__How to complete this task__.
The material below holds a span beginning at the line with "Leng R A., Preston" and ending at the line with "Li Z. Xie Y., Yi". Quote that span exactly, both ends included, and only that span.

__Material shown__.
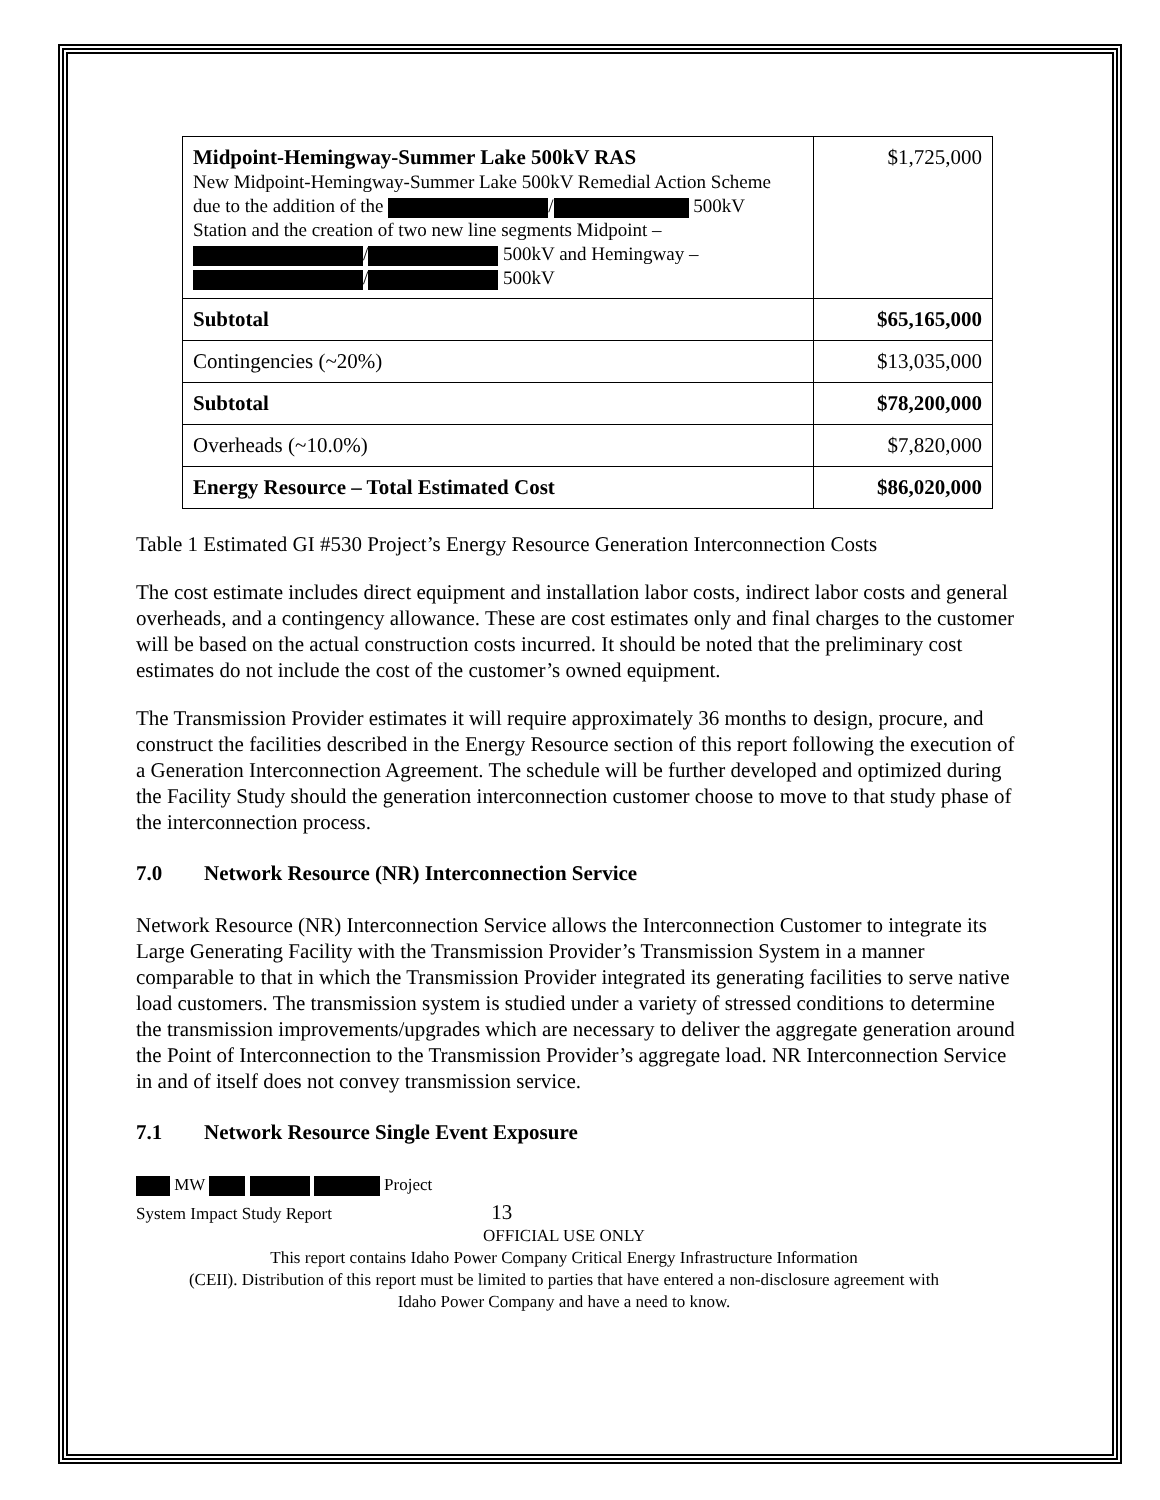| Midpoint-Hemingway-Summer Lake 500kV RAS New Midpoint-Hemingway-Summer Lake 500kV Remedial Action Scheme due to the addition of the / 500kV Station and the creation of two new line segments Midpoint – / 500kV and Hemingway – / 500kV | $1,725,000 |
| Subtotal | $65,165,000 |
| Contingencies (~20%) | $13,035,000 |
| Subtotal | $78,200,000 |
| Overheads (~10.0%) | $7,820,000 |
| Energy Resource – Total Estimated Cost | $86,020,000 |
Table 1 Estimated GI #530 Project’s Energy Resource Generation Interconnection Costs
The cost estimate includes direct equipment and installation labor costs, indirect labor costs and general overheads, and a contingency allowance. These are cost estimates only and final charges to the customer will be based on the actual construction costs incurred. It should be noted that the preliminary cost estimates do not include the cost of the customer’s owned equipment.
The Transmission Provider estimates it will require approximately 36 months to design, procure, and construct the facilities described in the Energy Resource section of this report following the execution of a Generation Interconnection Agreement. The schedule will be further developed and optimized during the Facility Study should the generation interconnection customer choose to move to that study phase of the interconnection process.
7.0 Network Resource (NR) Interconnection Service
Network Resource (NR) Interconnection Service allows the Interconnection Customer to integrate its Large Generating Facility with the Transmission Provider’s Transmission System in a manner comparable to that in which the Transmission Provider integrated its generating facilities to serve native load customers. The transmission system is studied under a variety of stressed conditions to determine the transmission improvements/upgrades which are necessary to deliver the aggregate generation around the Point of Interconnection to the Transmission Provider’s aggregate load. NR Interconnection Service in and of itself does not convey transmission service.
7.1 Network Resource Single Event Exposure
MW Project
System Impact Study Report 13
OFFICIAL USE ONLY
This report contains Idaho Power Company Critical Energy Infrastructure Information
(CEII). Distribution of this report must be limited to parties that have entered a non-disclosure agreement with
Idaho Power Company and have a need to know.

---

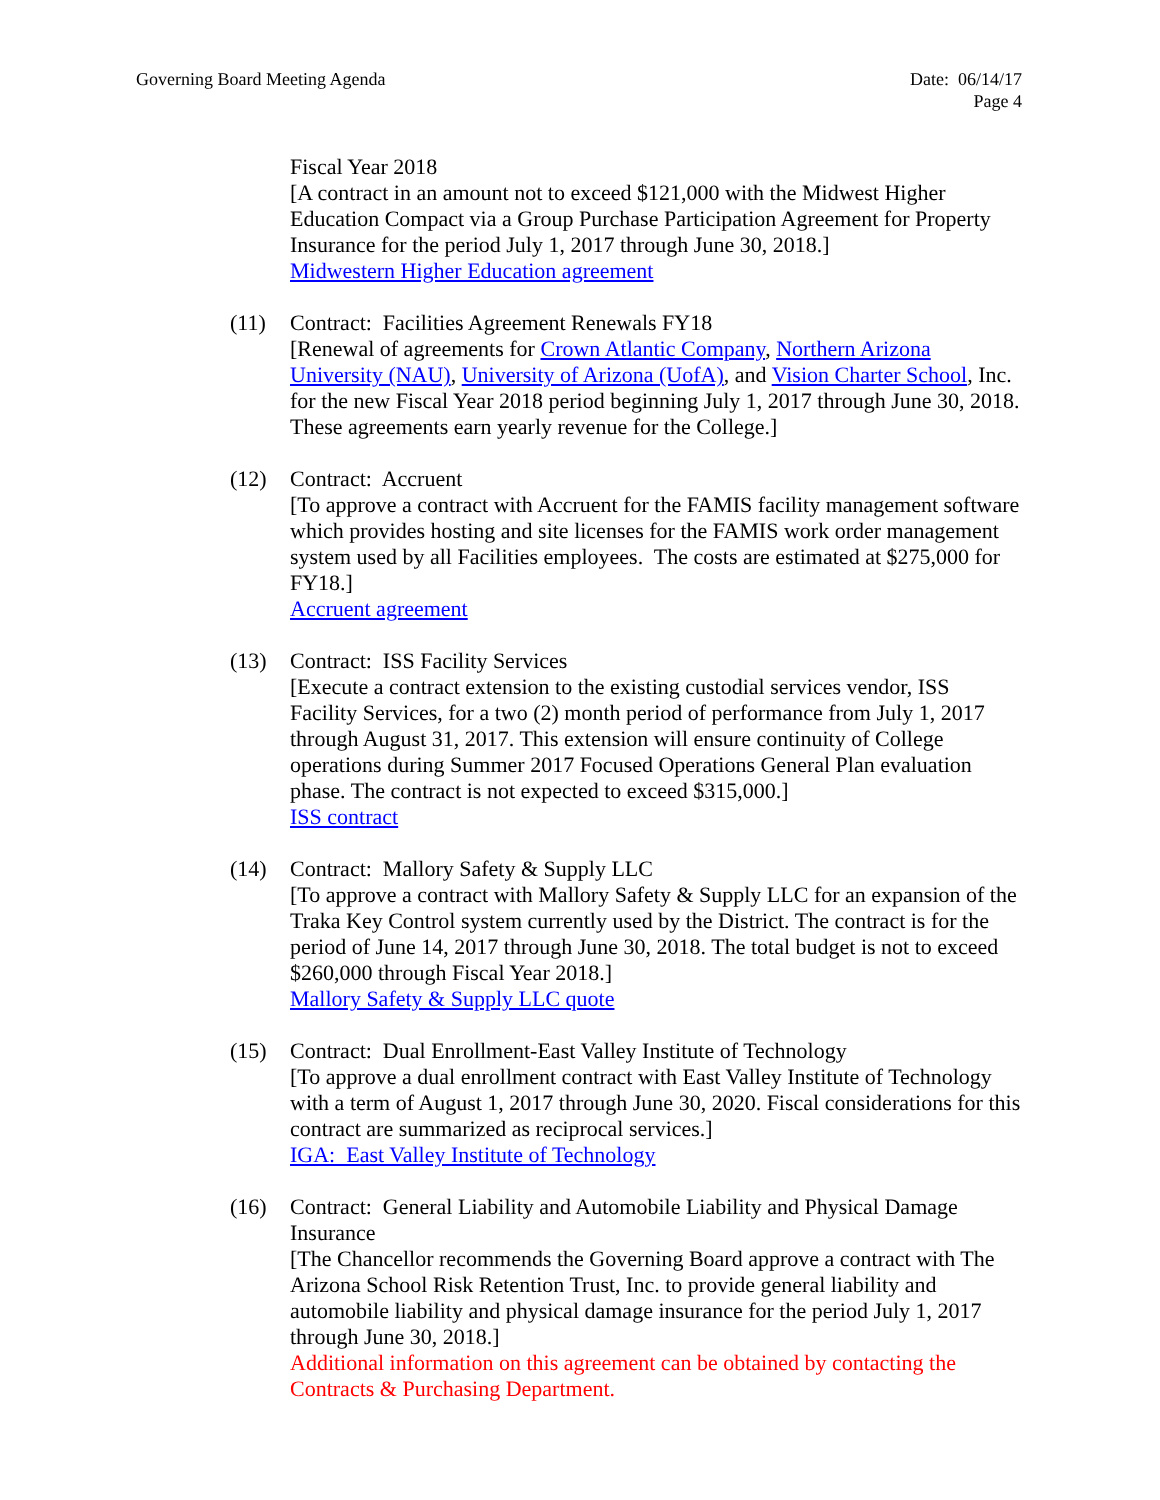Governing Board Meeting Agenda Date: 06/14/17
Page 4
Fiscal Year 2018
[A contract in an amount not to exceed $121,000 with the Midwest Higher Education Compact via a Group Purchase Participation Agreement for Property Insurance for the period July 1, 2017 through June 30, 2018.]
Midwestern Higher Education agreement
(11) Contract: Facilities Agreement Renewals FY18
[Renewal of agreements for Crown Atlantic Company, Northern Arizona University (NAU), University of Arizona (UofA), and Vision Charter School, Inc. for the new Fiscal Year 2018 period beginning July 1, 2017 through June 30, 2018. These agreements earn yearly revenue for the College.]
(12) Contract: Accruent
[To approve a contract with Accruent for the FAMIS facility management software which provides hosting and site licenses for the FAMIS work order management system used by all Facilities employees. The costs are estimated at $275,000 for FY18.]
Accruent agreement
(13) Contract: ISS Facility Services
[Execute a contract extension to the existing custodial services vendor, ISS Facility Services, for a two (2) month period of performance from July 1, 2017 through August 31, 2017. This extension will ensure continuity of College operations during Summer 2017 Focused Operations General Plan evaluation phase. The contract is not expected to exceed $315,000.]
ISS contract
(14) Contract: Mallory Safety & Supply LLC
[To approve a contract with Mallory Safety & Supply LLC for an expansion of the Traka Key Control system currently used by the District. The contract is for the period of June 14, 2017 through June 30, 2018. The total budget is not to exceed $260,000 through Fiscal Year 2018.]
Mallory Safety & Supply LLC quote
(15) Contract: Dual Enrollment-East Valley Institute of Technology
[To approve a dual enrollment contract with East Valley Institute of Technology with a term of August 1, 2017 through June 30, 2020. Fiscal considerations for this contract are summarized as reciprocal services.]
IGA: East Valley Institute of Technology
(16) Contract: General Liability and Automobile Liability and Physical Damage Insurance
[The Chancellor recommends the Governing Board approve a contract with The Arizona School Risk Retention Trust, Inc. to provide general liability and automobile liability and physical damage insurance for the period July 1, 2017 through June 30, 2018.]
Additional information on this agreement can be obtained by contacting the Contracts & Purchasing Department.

--

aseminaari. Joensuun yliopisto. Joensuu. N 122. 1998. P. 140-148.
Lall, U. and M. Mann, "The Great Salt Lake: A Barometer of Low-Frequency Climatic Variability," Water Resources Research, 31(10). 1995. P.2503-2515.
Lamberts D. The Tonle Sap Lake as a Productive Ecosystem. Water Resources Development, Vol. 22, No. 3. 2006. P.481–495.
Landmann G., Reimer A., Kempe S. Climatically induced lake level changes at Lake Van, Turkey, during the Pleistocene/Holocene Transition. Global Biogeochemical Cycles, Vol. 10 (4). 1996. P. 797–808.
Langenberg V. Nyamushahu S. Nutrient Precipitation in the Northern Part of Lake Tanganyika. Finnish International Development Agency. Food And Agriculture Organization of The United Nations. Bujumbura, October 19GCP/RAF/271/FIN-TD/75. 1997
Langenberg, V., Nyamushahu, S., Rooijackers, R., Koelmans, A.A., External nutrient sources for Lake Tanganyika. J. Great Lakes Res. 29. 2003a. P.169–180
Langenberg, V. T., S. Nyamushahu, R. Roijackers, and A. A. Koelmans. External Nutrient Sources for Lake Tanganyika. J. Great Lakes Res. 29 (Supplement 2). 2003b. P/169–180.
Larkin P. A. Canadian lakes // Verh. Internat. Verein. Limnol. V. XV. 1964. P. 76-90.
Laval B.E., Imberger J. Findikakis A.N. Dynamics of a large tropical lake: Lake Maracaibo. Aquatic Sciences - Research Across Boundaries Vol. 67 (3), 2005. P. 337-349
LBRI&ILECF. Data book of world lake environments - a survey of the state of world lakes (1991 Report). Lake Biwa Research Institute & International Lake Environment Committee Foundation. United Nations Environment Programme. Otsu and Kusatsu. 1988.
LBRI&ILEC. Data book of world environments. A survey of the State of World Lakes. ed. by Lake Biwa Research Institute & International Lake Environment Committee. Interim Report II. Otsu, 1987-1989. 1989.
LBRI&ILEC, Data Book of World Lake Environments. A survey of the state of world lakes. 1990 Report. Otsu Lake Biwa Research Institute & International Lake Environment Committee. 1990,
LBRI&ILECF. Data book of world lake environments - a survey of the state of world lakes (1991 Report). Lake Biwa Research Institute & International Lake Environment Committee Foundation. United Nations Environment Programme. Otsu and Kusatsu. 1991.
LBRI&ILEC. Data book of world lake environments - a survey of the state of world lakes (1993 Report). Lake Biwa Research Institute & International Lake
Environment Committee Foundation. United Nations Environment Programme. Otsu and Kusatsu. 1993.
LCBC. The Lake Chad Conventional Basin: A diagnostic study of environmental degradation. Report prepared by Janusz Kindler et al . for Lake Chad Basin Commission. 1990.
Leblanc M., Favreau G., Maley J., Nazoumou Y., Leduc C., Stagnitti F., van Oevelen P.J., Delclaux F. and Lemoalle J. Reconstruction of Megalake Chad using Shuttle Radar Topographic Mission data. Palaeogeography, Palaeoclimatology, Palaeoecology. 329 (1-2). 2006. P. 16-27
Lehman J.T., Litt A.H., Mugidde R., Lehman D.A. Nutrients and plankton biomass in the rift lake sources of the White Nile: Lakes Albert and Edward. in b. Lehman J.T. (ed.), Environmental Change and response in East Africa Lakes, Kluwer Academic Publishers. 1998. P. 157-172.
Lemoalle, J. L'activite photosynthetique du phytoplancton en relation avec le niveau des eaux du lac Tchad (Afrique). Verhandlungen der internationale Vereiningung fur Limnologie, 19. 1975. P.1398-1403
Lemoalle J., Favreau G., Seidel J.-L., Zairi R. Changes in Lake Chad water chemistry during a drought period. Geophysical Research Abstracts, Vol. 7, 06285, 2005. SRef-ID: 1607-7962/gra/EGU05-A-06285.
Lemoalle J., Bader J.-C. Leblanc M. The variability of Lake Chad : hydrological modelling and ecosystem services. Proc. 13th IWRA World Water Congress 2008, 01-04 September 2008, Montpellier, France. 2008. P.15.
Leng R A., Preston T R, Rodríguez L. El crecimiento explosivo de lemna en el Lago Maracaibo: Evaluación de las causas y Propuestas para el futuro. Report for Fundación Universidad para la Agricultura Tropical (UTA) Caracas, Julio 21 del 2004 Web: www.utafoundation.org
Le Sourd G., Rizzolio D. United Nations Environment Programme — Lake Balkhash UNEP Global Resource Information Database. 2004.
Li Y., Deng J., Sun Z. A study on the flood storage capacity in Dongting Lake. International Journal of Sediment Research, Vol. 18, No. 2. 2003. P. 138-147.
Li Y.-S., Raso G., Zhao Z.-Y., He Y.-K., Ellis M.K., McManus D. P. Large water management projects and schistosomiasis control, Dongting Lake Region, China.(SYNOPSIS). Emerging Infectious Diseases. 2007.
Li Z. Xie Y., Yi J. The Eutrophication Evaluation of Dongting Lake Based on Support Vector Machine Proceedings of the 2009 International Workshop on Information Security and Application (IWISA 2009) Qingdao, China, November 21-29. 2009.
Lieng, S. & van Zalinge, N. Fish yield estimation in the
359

__Response below__.
Leng R A., Preston T R, Rodríguez L. El crecimiento explosivo de lemna en el Lago Maracaibo: Evaluación de las causas y Propuestas para el futuro. Report for Fundación Universidad para la Agricultura Tropical (UTA) Caracas, Julio 21 del 2004 Web: www.utafoundation.org
Le Sourd G., Rizzolio D. United Nations Environment Programme — Lake Balkhash UNEP Global Resource Information Database. 2004.
Li Y., Deng J., Sun Z. A study on the flood storage capacity in Dongting Lake. International Journal of Sediment Research, Vol. 18, No. 2. 2003. P. 138-147.
Li Y.-S., Raso G., Zhao Z.-Y., He Y.-K., Ellis M.K., McManus D. P. Large water management projects and schistosomiasis control, Dongting Lake Region, China.(SYNOPSIS). Emerging Infectious Diseases. 2007.
Li Z. Xie Y., Yi J. The Eutrophication Evaluation of Dongting Lake Based on Support Vector Machine Proceedings of the 2009 International Workshop on Information Security and Application (IWISA 2009) Qingdao, China, November 21-29. 2009.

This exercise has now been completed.